De volgende dag word ik aangesproken door een voorman omdat ik te veel fouten maak. ‘Je snelheid is goed tegenwoordig. Maar als er appels worden gevraagd moet je geen bananen op de container zetten.’
Die fout wordt snel gemaakt omdat producten niet met naam worden aangegeven, maar met nummers die ook nog eens vaak wisselen. Het hoge tempo draagt ook al niet bij aan de secuurheid van het werk.
Een Pool vraagt voorman Wlodi om overplaatsing naar een lichtere afdeling. De man ging door zijn rug toen hij, om tijd te sparen, twee dozen sinaasappels van een hoge pallet tilde. De veertig kilo citrusfruit gaf niet mee, een pijnscheut schoot door zijn rug.
Morgen hoort hij of het mag, tot die tijd blijft hij dozen sinaasappels tillen. Sinaasappels die na het oogsten zijn bewerkt met het beschermingsmiddel Imazalil, dat in je gezicht stuift zodra je ze optilt, met geïrriteerde ogen als resultaat.
Tijdens de laatste pauze voor het weekend besluit ik tot een broodje bal. Maanden geleden moest ik hier niet aan denken, maar kennelijk zijn slechte eetgewoontes besmettelijk. Ik werk hier te lang, kortom. Vijftien kilo aardappels woog een paar maanden geleden een stuk lichter. Zelf ben ik ook zo’n vier kilo afgevallen. Een voorman loopt langs. ‘Niet best vorige week, L’Ami. 169. Ben je ongesteld?’

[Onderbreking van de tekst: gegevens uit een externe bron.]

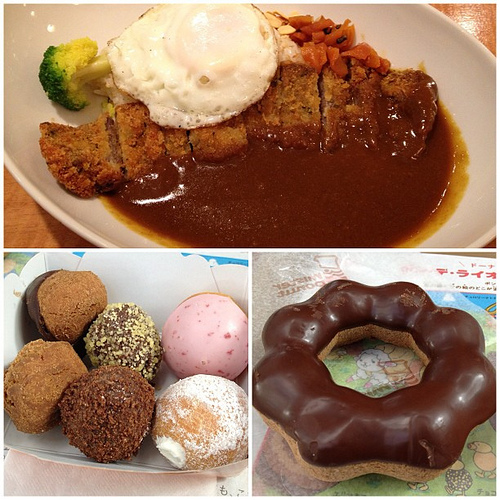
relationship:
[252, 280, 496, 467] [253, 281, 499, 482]
frosting on top of crueller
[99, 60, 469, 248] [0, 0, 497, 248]
gravy on top of plate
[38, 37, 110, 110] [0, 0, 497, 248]
broccoli on top of plate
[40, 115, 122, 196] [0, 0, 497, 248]
piece of meat on top of plate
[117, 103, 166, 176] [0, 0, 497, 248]
piece of meat on top of plate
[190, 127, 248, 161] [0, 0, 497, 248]
piece of meat on top of plate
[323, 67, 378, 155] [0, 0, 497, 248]
piece of meat on top of plate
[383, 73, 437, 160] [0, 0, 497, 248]
piece of meat on top of plate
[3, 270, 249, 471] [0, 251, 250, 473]
donut holes are inside of paper bowl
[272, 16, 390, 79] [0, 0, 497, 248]
tomato on top of plate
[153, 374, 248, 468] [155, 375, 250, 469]
powdered sugar on top of doughnut hole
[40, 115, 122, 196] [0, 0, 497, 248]
meat on top of plate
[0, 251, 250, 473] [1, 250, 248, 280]
box has edge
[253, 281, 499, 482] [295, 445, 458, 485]
doughnut has edge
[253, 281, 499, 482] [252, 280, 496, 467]
doughnut has chocolate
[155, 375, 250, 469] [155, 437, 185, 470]
donut hole has cream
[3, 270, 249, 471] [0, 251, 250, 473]
donuts are inside of paper bowl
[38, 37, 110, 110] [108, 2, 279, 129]
broccoli next to egg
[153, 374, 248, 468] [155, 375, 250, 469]
powdered sugar on top of donut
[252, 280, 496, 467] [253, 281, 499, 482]
chocolate on top of donut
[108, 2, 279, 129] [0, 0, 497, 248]
fried egg on top of plate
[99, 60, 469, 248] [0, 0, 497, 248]
sauce inside of dish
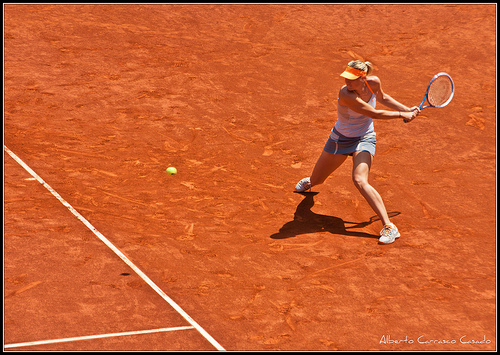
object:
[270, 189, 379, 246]
shadow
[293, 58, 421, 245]
player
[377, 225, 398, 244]
left shoe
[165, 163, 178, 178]
ball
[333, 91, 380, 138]
shirt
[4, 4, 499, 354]
tennis court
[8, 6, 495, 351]
turf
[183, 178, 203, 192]
footprint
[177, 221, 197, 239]
footprint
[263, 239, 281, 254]
footprint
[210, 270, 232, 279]
footprint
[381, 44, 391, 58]
footprint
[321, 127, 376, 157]
shorts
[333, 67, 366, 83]
visor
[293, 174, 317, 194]
shoe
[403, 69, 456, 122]
racket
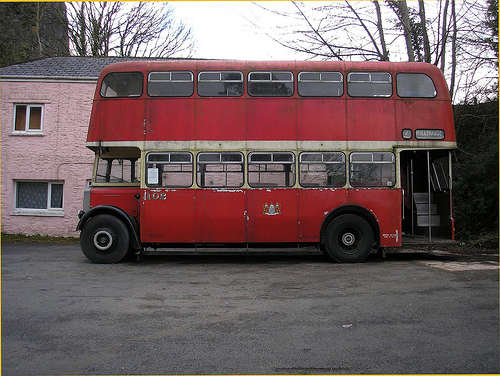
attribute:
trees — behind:
[26, 8, 195, 56]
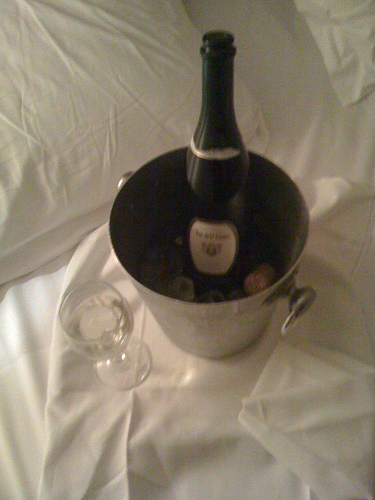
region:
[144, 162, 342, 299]
this is a bottle of wine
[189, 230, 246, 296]
the wine bottle is green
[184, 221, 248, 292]
this is the logo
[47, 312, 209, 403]
this is a glass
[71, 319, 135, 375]
the glass has water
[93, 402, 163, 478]
this is a wrinkle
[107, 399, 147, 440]
this is a crease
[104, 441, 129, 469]
this is pure white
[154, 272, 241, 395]
this is a bucket that is metal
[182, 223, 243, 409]
the bucket is silver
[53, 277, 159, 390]
A glass of wine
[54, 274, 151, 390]
A wineglass with wine in it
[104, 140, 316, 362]
A bucket of ice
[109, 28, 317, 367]
A glass bottle in a bucket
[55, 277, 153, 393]
A wine glass on a white sheet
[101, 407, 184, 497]
Crease in a sheet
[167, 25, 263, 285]
A dark green glass bottle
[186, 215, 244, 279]
A white label on a bottle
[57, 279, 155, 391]
A glass of champagne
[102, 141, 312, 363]
A silver bucket of ice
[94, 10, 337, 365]
A bottle of wine in an ice bucket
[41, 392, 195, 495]
A white bed sheet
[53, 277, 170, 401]
A wine glass filled with wine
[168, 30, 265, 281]
A bottle of champagne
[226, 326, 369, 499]
White cloth napkins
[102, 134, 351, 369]
A silver metal ice bucket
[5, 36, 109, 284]
A white bed pillow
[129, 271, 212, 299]
Ice cubes in a metal bucket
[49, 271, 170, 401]
A glass of champagne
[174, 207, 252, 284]
A label on a wine bottle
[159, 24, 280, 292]
A champagne bottle in a bucket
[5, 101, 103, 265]
A bed pillow with a wrinkly cover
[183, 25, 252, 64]
The mouth of a wine bottle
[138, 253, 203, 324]
Ice cubes in a bucket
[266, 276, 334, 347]
The silver metal handle of an ice bucket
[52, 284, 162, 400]
A wine glass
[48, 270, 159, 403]
The glass has champagne in it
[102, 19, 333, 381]
The champagne is in a bucket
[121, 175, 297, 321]
The bucket is full of ice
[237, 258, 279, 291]
The champagne cork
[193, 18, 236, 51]
The champagne is open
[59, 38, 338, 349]
The champagne is on a bed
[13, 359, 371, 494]
Bed is covered in white sheets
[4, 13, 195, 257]
Pillow at the head of the bed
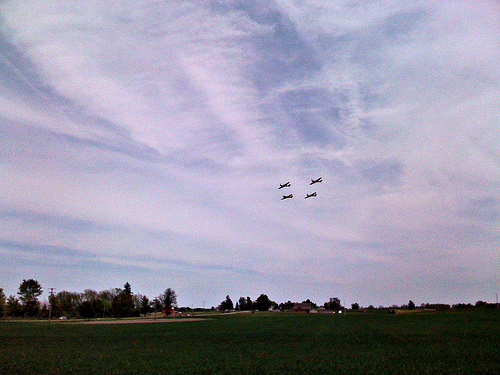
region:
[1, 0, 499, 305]
A background of cloudy sky.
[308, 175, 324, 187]
A far away airplane.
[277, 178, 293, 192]
An airplane in the distance.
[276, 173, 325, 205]
Four planes in the sky.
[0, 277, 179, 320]
An area of trees.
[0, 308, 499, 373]
A large green field.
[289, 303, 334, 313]
Some distant buildings.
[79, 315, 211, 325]
An area of dirt.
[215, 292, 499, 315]
A distant tree line.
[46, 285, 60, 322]
A distant power pole.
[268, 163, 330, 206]
Four jets in the sky.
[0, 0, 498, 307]
White clouds in the sky.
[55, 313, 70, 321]
Car in the background.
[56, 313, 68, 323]
Headlights on the car.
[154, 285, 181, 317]
Tree in the background.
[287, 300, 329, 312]
House in the background.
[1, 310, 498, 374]
Green grass covering the ground.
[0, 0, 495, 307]
blue sky in the background.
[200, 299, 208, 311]
Pole in the background.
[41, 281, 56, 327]
Telephone pole beside the road.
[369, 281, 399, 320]
white snow on hill side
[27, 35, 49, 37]
Black bird in the sky with clouds.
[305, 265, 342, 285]
Black bird in the sky with clouds.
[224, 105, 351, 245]
these are four planes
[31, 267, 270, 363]
these are old trees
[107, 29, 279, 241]
this is a cloudy day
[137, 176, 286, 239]
this is a cloud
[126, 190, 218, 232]
the cloud is white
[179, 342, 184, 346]
this is a patch of green grass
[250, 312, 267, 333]
there are no people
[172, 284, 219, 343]
there are no animals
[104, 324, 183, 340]
this is a patch of dirt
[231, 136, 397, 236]
planes in the sky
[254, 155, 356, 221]
four planes in sky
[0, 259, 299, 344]
trees in the distance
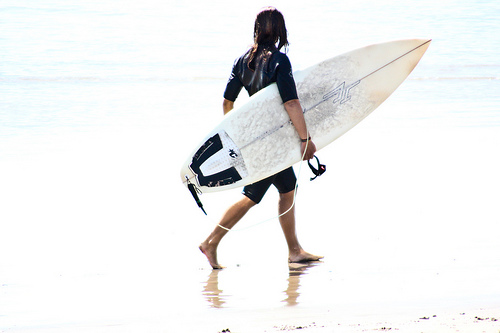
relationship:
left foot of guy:
[284, 246, 328, 267] [198, 5, 327, 270]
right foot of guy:
[192, 236, 231, 271] [198, 5, 327, 270]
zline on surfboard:
[175, 127, 317, 235] [177, 35, 436, 201]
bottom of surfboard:
[178, 123, 246, 192] [177, 35, 436, 201]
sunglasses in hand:
[309, 154, 328, 183] [303, 139, 320, 162]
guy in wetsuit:
[198, 5, 327, 270] [220, 47, 300, 204]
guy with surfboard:
[198, 2, 331, 275] [177, 35, 436, 201]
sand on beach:
[234, 306, 500, 332] [13, 142, 497, 332]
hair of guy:
[242, 6, 292, 68] [198, 2, 331, 275]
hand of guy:
[303, 139, 320, 162] [198, 5, 327, 270]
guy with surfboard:
[198, 5, 327, 270] [177, 35, 436, 201]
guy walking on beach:
[198, 5, 327, 270] [13, 142, 497, 332]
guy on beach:
[198, 5, 327, 270] [13, 142, 497, 332]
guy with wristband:
[198, 5, 327, 270] [297, 133, 315, 146]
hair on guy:
[242, 6, 292, 68] [198, 5, 327, 270]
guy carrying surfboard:
[198, 5, 327, 270] [177, 35, 436, 201]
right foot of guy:
[198, 244, 228, 270] [198, 5, 327, 270]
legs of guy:
[205, 165, 306, 245] [198, 5, 327, 270]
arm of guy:
[276, 64, 314, 143] [198, 5, 327, 270]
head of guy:
[254, 7, 286, 44] [198, 5, 327, 270]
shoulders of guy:
[229, 48, 298, 76] [198, 5, 327, 270]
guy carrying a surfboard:
[198, 5, 327, 270] [177, 35, 436, 201]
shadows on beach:
[205, 263, 309, 312] [13, 142, 497, 332]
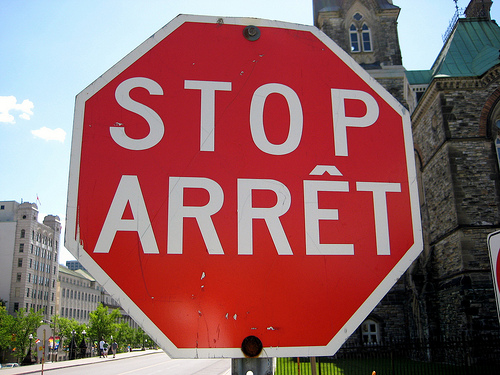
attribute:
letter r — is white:
[235, 178, 292, 256]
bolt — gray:
[234, 334, 269, 359]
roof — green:
[405, 20, 499, 86]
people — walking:
[85, 323, 125, 365]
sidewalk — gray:
[0, 347, 162, 373]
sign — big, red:
[17, 2, 494, 372]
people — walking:
[96, 336, 120, 358]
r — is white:
[165, 174, 225, 259]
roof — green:
[426, 16, 498, 78]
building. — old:
[251, 14, 498, 373]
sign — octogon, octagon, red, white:
[55, 14, 436, 374]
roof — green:
[405, 1, 497, 70]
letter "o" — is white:
[248, 81, 303, 156]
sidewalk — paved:
[6, 339, 161, 364]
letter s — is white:
[105, 72, 168, 157]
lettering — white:
[89, 77, 391, 257]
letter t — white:
[179, 73, 234, 157]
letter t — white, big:
[358, 182, 406, 255]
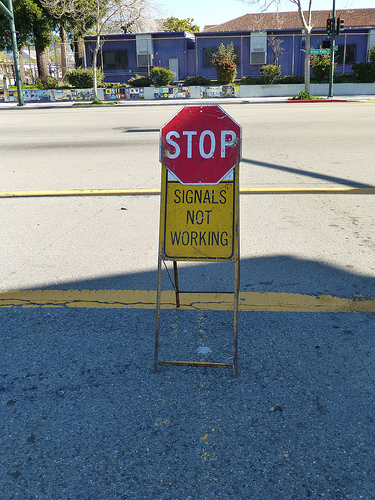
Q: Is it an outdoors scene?
A: Yes, it is outdoors.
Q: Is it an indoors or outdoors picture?
A: It is outdoors.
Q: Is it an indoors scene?
A: No, it is outdoors.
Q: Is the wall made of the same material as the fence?
A: No, the wall is made of cement and the fence is made of metal.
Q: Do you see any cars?
A: No, there are no cars.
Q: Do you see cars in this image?
A: No, there are no cars.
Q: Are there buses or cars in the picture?
A: No, there are no cars or buses.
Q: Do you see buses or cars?
A: No, there are no cars or buses.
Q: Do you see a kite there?
A: No, there are no kites.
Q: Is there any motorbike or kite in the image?
A: No, there are no kites or motorcycles.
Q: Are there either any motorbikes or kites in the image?
A: No, there are no kites or motorbikes.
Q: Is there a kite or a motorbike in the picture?
A: No, there are no kites or motorcycles.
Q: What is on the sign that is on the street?
A: The letter is on the stop sign.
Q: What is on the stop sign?
A: The letter is on the stop sign.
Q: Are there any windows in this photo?
A: Yes, there is a window.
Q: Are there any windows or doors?
A: Yes, there is a window.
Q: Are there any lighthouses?
A: No, there are no lighthouses.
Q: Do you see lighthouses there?
A: No, there are no lighthouses.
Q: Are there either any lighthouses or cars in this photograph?
A: No, there are no lighthouses or cars.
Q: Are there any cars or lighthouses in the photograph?
A: No, there are no lighthouses or cars.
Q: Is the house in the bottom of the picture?
A: No, the house is in the top of the image.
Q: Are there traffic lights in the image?
A: Yes, there is a traffic light.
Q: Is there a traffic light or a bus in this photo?
A: Yes, there is a traffic light.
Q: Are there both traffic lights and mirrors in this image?
A: No, there is a traffic light but no mirrors.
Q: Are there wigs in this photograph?
A: No, there are no wigs.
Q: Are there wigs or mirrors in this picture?
A: No, there are no wigs or mirrors.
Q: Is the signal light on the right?
A: Yes, the signal light is on the right of the image.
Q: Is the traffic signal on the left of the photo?
A: No, the traffic signal is on the right of the image.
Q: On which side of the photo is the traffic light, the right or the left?
A: The traffic light is on the right of the image.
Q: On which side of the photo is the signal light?
A: The signal light is on the right of the image.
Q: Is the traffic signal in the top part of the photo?
A: Yes, the traffic signal is in the top of the image.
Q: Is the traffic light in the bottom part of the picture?
A: No, the traffic light is in the top of the image.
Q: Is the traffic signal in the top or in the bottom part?
A: The traffic signal is in the top of the image.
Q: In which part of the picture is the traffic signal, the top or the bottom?
A: The traffic signal is in the top of the image.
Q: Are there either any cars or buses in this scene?
A: No, there are no cars or buses.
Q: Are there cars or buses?
A: No, there are no cars or buses.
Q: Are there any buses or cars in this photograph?
A: No, there are no cars or buses.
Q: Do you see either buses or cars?
A: No, there are no cars or buses.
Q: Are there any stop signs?
A: Yes, there is a stop sign.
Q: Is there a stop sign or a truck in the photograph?
A: Yes, there is a stop sign.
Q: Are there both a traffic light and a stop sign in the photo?
A: Yes, there are both a stop sign and a traffic light.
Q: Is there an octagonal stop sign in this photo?
A: Yes, there is an octagonal stop sign.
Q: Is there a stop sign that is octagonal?
A: Yes, there is a stop sign that is octagonal.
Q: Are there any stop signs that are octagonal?
A: Yes, there is a stop sign that is octagonal.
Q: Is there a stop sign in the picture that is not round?
A: Yes, there is a octagonal stop sign.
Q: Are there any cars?
A: No, there are no cars.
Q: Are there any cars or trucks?
A: No, there are no cars or trucks.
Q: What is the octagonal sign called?
A: The sign is a stop sign.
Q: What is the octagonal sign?
A: The sign is a stop sign.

Later die dag zit ik op kantoor met twee voormannen en een medewerker van uitzendbureau Timing, dat mij namens Coop uitbetaalt. Ik mag mijn spullen inleveren, ze willen dat ik vertrek, terwijl ik geen officiële waarschuwing heb gehad.
Afscheid nemen van collega’s mag ik niet meer. ‘Veiligheidsoverwegingen,’ vertelt vestigingsmanager Martin. ‘In Amerika heeft een ontevreden ex-werknemer ooit appels met gif geïnjecteerd. Dat moeten we hier niet hebben.’
De namen van de Poolse medewerkers en de Poolse en Nederlandse voormannen zijn uit privacyoverwegingen gefingeerd en bekend bij de redactie.